Goal is to in real time to be able to see where the Sentinel 1 sateline is positioned.
This post is more about finding out what the difficulties are in doing so, not writing teh actual czml. Its a topic that I dont know much about so sorry if these questions are really dumb.
But, can one calculate its position or estimate hereof, or will a source be needed for getting the position. What kind of information do I need to find on esa homepage to be able to calculate its position in real time.
Public satellite data is normally available as Two Line Element Sets (TLEs for short); which get released for satellites on a daily basis (some high-profile targets like, the ISS, get multiple TLEs released per day). You can generate estimated positional data (usually referred to as ephemeris) from the TLE. How long a TLE is good for really depends on the type of satellite and orbit; but you normally want to get a new one at least every 24 hours.
We normally don’t bring up other products, but the company that started Cesium and continues to employ most of the maintainers, AGI (http://www.agi.com), specializes in aerospace software, so this is actually really trivial with the tools we offer.
For example, you can already track Sentinel 1 in the Satellite Viewer demo on cesiumjs.org: http://apps.agi.com/SatelliteViewer/?Status=Operational Just hit the x next to ComSpoc and then type Sentinel in the name, They’ll be 1 lonely green dot orbiting the earth at that point, you can click on it for information.
We also have a free version of our desktop product, (Systems Tool Kit, STK for short) that can generate positions from the TLE for you. Since it also has a scripting engine, it should be possible to write a simple script that generates a daily CZML file for Sentinel 1. (STK can actually retrieve the best TLE for you automatically from the internet as, so you don’t even have to worry about that part).
Obviously I’m biased towards using AGI tools to solve the problem, but hopefully that helps shed some light on the subject for you.
Thanks Matthew.
Thats more than fine. I just needed the information to bring it up in management. Then they can decide if its something to move further with.
We do build services and I am not so happy about maintaining something that depends on a desktop application, when it comes to doing the daily computations. But who can complain its free software.
I will take a look at the satelliteviewer and see if I can put something together from that as a prototype.
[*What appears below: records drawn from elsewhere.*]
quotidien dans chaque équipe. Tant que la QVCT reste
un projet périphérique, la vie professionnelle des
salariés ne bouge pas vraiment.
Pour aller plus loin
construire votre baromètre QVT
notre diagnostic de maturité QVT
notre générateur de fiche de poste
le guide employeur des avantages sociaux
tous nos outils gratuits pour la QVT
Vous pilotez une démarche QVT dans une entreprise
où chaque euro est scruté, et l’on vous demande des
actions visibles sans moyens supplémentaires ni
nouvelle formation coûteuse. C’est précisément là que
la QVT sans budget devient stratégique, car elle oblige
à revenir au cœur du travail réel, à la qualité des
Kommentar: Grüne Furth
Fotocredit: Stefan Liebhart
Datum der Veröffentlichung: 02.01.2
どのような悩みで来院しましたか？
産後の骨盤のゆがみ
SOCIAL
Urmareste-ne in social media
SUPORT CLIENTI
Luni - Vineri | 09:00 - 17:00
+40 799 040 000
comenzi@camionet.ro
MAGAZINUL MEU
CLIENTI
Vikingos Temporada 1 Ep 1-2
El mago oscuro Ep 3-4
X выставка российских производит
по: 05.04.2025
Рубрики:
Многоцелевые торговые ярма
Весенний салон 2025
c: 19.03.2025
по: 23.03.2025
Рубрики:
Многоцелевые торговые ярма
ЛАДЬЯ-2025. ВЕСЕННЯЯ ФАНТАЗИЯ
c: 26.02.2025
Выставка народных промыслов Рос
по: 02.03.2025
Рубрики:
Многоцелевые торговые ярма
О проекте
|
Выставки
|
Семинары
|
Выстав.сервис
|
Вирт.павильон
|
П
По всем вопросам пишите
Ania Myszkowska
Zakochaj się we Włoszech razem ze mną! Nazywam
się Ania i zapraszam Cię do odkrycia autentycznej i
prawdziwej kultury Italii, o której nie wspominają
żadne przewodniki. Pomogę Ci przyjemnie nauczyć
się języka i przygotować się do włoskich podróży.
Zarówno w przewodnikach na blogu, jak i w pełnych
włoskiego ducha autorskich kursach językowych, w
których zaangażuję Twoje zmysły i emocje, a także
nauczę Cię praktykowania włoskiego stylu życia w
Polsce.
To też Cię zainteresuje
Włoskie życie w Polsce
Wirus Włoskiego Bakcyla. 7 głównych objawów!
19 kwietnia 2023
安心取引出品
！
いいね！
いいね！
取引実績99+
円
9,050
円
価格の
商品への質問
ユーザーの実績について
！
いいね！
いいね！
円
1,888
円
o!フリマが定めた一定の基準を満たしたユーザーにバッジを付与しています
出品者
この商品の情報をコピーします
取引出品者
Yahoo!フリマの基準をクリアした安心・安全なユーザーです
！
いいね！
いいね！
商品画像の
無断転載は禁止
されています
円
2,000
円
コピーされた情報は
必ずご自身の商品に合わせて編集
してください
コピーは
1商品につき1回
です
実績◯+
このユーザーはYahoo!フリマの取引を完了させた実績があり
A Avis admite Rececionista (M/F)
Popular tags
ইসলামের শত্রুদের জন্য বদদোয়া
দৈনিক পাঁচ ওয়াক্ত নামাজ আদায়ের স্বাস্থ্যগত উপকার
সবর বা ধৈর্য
One of our core skills are moving stuff to the cloud and we developed an algorithm platform that allows us easily to pack something down and make it available as a rest endpoint. (only requirement for the stuff we call algorithms is that it can be packaged down and distributed, less dependencies on system installed stuff is better, run with arguments without user interactions). So without knowing much about TLEs right now, it sounds like something that would be nice to have packed behind a rest endpoint. Is this what agi already offers? Would it have any interest in creating such endpoint, then feel free to get back to me.
For now I will do some investigation on the stuff you provided. Thanks.
Hi, guys!
I wasn’t working with Cesium for more than a half of year so I decided to ask here whether some new features related to tracking satellites are available in Cesium.
I wrote satellites’ tracking application on my previous job, and I had to write my own server side CGI scripts that download TLEs, calculate satellites’ orbits and generate CZML required to visualize satellites with Cesium. Now I have a similar work to do but I wonder how this can be simplified.
I found this topic where Matthew talks about Systems Tool Kit and its some scripting engine that can help somehow. I’m trying to register an AGI account right now but not sure that STK is really available for me. Also some people said that it’s even possible to drag’n’drop TLE file in some format on Cesium (Viewer?) and display a satellite on-the-fly. It’s seems so fantastic but I can’t find any reference to it. Is it possible to make such orbit calculations in browser with JavaScript only (that should reduce a performance, I guess)? Or do I still need to rely on some server side application that calculates an orbit and prepares CZML?
Thank you so much!
There is no still no TLE datasource option for Cesium, though I think that would be a really cool new datasource. I’ll fight for that when the next Roadmap discussions start I want it too!
I made a case for it if you want to follow it’s progress, though I have absolutely no idea when it would be prioritized.
If you get motivated to make one yourself for Cesium I’m sure there would be people willing to help get it ready for official integration into Cesium.
https://github.com/AnalyticalGraphicsInc/cesium/issues/2772
It seems that if AGI is involved in the cesium effort, that it would be able to display the ephemeris (.e) and attitude (.a) file formats that AGI has used for years, but I can't find any mention of that in this forum or the cesium web pages. Can anyone provide additional insight on this?
Cesium cannot parse .e and .a files directly, which are proprietary formats. Instead, you can convert to CZML, which was designed to be a more browser-friendly, open format (JSON-based) while having most of the same capabilities (sampled CZML position is basically ephemeris, and sampled orientation is attitude)
STK Components (a commercial AGI product) has features to make it easy to produce CZML from .e and .a files (plus many other features, of course). See documentation: http://www.agi.com/resources/help/online/AGIComponents/Index.aspx?page=Programmer%27s%20Guide/Overview/Cesium/Overview.html
STK Desktop will also soon be able to export CZML directly.